Take A Load Off, Texas is Oncor's residential energy-efficiency program, and replacing an old air conditioner with a high-efficiency system is one of its largest incentives — ranging from about $300 up to $3,500 depending on the efficiency and size of the system you install. Oncor is the regulated wires (delivery) utility for Dallas-Fort Worth and much of the rest of the state, so the program runs through Oncor regardless of which retail electricity provider sends your monthly bill.
The structure is the important part. You don't apply yourself — Oncor requires the work to be done by an Authorized Service Provider, who performs the load calculation, confirms the equipment qualifies, and submits the paperwork, usually applying the incentive against your invoice. The new system must meet or exceed the current regional efficiency minimum (14.3 SEER2 for Texas), and a DOE-listed smart thermostat has to be installed with it. Higher-efficiency, variable-speed systems sit at the top of the incentive range.
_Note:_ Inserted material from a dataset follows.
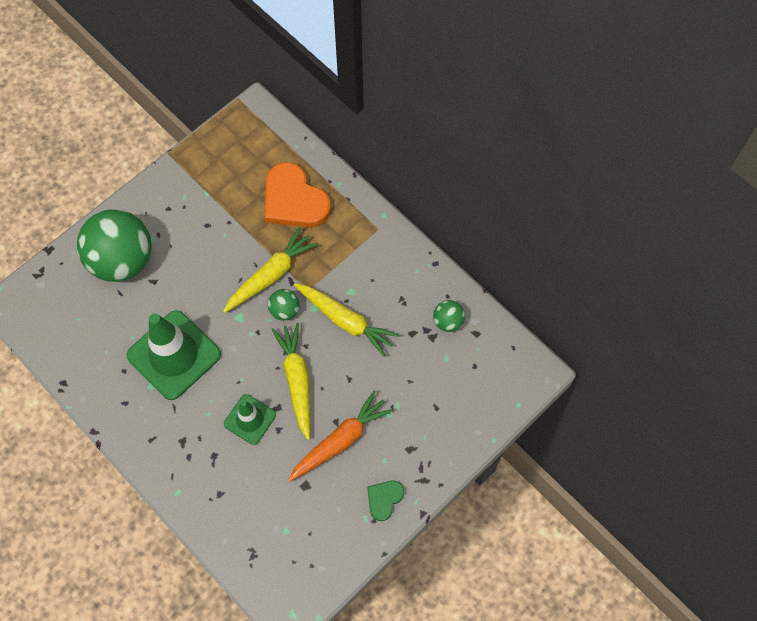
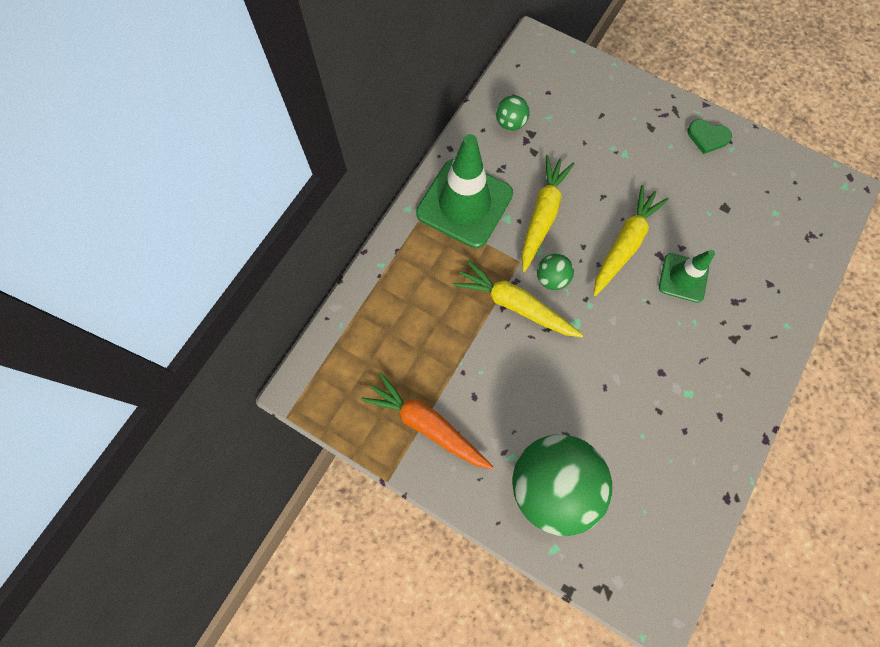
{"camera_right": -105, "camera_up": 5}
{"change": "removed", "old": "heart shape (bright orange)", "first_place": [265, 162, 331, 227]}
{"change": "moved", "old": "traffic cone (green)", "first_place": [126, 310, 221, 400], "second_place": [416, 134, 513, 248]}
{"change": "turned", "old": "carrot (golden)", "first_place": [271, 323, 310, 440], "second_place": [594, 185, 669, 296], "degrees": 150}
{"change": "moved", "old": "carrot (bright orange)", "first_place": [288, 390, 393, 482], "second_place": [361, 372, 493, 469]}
This is a genuine reason replacement economics differ from repair: a tune-up earns nothing here, but a qualifying changeout can knock four figures off the project. Because the incentive scales with efficiency and the paperwork flows through the contractor, the practical move is to ask any bidder whether they are an Oncor Authorized Service Provider and to confirm the AHRI-matched system's SEER2 and incentive amount in writing before you sign. The 2026 program closes December 1, 2026 or when funds run out, whichever comes first.